Distributed Systems

Flink Checkpointing — What Actually Goes Wrong

2024-08-12

A field guide to the failure modes I hit during my BU thesis on adaptive Flink checkpointing.

Apache Flink's checkpointing system looks simple on paper: barriers flow through the operator graph, each operator snapshots local state, the JobManager confirms, done. In practice, every interesting failure happens in one of four places.

1. Barrier alignment under skew

When two streams join, the barrier must arrive at both inputs before the join operator can checkpoint. If one stream is hot and the other is cold, you wait for the cold side. Solutions: unaligned checkpoints (Flink 1.11+), or buffering the hot side and accepting some additional checkpoint state.

2. RocksDB compaction races

The default RocksDB state backend takes a snapshot by issuing a checkpoint to RocksDB and shipping the SST files to durable storage. If a major compaction runs concurrently, the snapshot can include partial files, requiring a retry. Mitigation: rate-limit compactions during expected checkpoint windows.

3. Backpressure cascade

If the network buffer is full upstream, barriers can't move. Checkpoint times balloon, which holds memory longer, which deepens backpressure. This is the loop my thesis attacked: detect the cascade and back off the cadence adaptively. See /writing/distributed-checkpointing for the long version.

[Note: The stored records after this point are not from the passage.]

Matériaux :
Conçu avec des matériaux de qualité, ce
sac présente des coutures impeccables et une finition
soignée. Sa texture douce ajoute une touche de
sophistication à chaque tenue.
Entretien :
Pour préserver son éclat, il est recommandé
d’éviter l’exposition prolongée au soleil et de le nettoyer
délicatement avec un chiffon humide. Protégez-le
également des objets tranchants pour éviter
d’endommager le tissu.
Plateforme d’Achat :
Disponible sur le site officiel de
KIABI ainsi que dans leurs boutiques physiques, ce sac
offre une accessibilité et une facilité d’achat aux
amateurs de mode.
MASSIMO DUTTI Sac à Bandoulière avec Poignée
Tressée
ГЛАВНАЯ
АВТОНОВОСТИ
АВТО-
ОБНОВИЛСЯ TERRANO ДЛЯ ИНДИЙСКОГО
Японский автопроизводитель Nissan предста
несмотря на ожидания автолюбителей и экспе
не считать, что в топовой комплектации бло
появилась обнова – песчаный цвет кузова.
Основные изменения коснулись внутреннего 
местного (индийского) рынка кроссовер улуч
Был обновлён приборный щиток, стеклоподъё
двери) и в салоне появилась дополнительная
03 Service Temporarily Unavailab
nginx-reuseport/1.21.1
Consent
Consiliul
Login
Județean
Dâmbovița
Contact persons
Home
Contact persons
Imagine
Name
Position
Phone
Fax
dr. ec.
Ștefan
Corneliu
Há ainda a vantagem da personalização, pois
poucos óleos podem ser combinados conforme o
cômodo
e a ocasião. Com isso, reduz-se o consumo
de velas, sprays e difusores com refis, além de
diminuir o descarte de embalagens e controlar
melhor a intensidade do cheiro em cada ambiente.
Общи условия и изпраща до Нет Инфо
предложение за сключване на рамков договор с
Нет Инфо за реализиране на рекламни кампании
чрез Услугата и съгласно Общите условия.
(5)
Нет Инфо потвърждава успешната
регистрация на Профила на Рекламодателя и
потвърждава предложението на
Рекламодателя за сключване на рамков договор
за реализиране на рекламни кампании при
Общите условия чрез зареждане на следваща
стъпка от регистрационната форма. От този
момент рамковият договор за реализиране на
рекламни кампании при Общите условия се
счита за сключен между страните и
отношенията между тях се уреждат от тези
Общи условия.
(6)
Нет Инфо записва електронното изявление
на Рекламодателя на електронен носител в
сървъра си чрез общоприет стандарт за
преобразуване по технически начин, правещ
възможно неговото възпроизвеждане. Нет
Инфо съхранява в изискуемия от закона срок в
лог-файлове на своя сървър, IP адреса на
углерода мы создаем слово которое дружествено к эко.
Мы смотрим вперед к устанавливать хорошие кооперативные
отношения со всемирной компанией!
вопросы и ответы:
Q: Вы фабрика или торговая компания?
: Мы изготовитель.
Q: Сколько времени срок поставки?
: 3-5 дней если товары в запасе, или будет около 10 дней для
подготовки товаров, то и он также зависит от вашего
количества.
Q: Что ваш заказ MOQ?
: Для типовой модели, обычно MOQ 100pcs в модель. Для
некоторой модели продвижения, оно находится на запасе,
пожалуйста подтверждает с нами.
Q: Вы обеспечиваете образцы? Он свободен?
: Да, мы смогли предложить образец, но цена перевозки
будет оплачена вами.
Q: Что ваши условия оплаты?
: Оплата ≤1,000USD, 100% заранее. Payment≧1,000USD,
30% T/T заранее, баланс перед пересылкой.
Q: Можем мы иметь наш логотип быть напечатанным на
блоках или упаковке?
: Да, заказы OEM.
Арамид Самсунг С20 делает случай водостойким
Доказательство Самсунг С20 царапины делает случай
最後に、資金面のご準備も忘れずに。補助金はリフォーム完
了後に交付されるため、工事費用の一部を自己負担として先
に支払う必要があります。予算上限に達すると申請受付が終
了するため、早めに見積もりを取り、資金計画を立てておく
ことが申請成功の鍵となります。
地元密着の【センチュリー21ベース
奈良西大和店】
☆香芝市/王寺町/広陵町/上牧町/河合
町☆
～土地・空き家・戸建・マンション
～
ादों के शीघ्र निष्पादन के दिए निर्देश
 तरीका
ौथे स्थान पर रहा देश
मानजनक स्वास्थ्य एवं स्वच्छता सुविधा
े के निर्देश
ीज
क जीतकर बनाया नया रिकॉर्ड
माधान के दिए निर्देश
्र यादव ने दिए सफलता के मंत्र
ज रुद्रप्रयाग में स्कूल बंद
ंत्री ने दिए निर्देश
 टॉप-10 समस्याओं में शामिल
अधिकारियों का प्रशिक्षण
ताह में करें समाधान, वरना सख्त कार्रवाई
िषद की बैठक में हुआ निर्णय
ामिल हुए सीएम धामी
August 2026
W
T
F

4. JobManager memory pressure

Every in-flight checkpoint consumes JobManager memory tracking acknowledgments from operators. If you set the interval too aggressively (sub-second), the JobManager OOMs before any individual checkpoint completes. Common in CI environments where someone forgets to increase the JobManager heap.

Heuristic

If your checkpointing fails, the bug is almost never in the barrier protocol itself — it's in the state backend, the buffer pool, or the alignment timing. The protocol is one of the most over-tested pieces of code in the project. Look at the seams, not the core.